Based on the rule tables, the commonly Paired Products are typically bought together and have a strong connection indicated by rule table are:
Effective Promotion Strategies: Curated Charcuterie Kits: Create bundles that include all essential items: cured meats, cheeses, assorted bread & crackers, and fruits. Offer these kits at a slight discount or cashback or double reward points compared to buying items individually to incentivize purchase. This can encourage bulk purchases and reward repeat customers.

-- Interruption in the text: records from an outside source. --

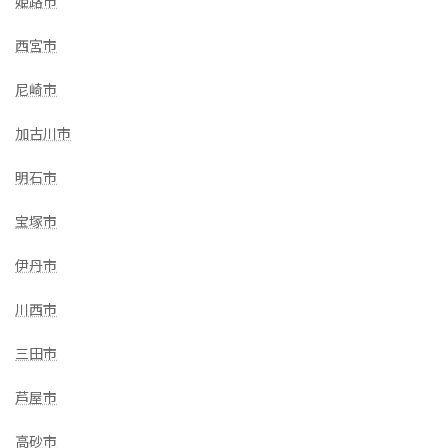
姫路市
西宮市
尼崎市
加古川市
明石市
宝塚市
伊丹市
川西市
三田市
芦屋市
高砂市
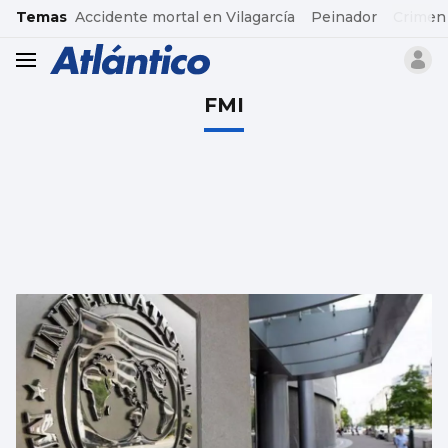
common.go-to-content
Temas
Accidente mortal en Vilagarcía
Peinador
Crimen
header.menu.open
FMI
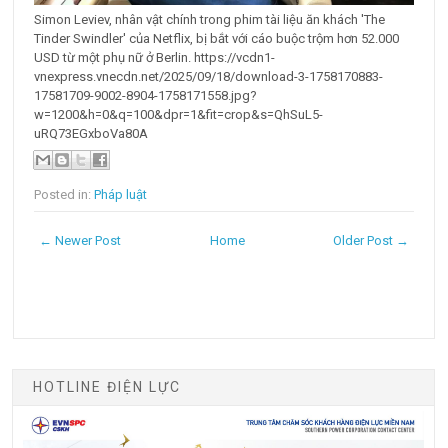
Simon Leviev, nhân vật chính trong phim tài liệu ăn khách 'The
Tinder Swindler' của Netflix, bị bắt với cáo buộc trộm hơn 52.000
USD từ một phụ nữ ở Berlin. https://vcdn1-
vnexpress.vnecdn.net/2025/09/18/download-3-1758170883-
17581709-9002-8904-1758171558.jpg?
w=1200&h=0&q=100&dpr=1&fit=crop&s=QhSuL5-
uRQ73EGxboVa80A
Posted in:
Pháp luật
← Newer Post
Home
Older Post →
HOTLINE ĐIỆN LỰC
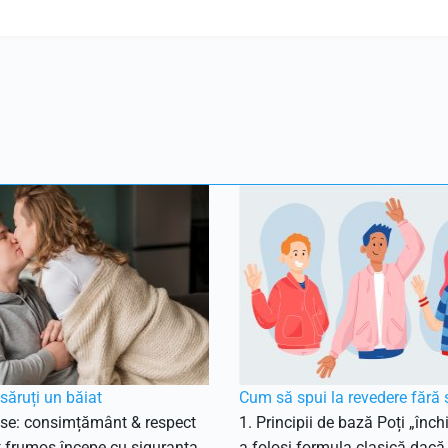
ăruți un băiat
Cum să spui la revedere fără 
ise: consimțământ & respect
1. Principii de bază Poți „înch
t frumos începe cu siguranța
a folosi formula clasică dacă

For the target group of marketing is 45-54, hosting in-store tasting events where customers can sample combinations of cured meats, cheeses, fruits, and crackers. This can help them discover new pairings and encourage them to purchase the featured items from gourmet charcuterie board brands and store made board
The analysis reveals distinct purchasing trends for charcuterie board items, highlighting peak sales around significant holidays such as New Year’s, Thanksgiving, and Christmas. These seasonal spikes indicate a strong consumer interest in charcuterie boards during festive occasions, suggesting that targeted promotional strategies should be developed to capitalize on this demand.
To optimize sales throughout the year, brands can create seasonal or holiday-themed charcuterie board/box that feature carefully curated selections of items like Cured Meats, Cheeses, Bread, Crackers, Fruits (indicated in Frequent Set Items). An area for growth could be to add nuts, spreads and olives to the charcuterie board items. There was no purchase or link of these items to our frequent set. This approach not only caters to customers looking for convenient options for gatherings but also enhances the shopping experience by simplifying decision-making during busy times and increase sales by bundling products.
Additionally, the insights regarding demographics suggest that marketing efforts should focus on middle-aged consumers, who may be purchasing on behalf of older family members. Tailored promotions, such as personalized paper coupons or cashback offers, could further engage other groups, encouraging them to buy charcuterie items for family gatherings and events.
There is only one year of transaction data, which might be bias because different year can have a different purchasing trends such as during COVID-19. We could use the same method of analysis to look at other complementary items such as BBQ and explore further on brand vs store products to drive sales.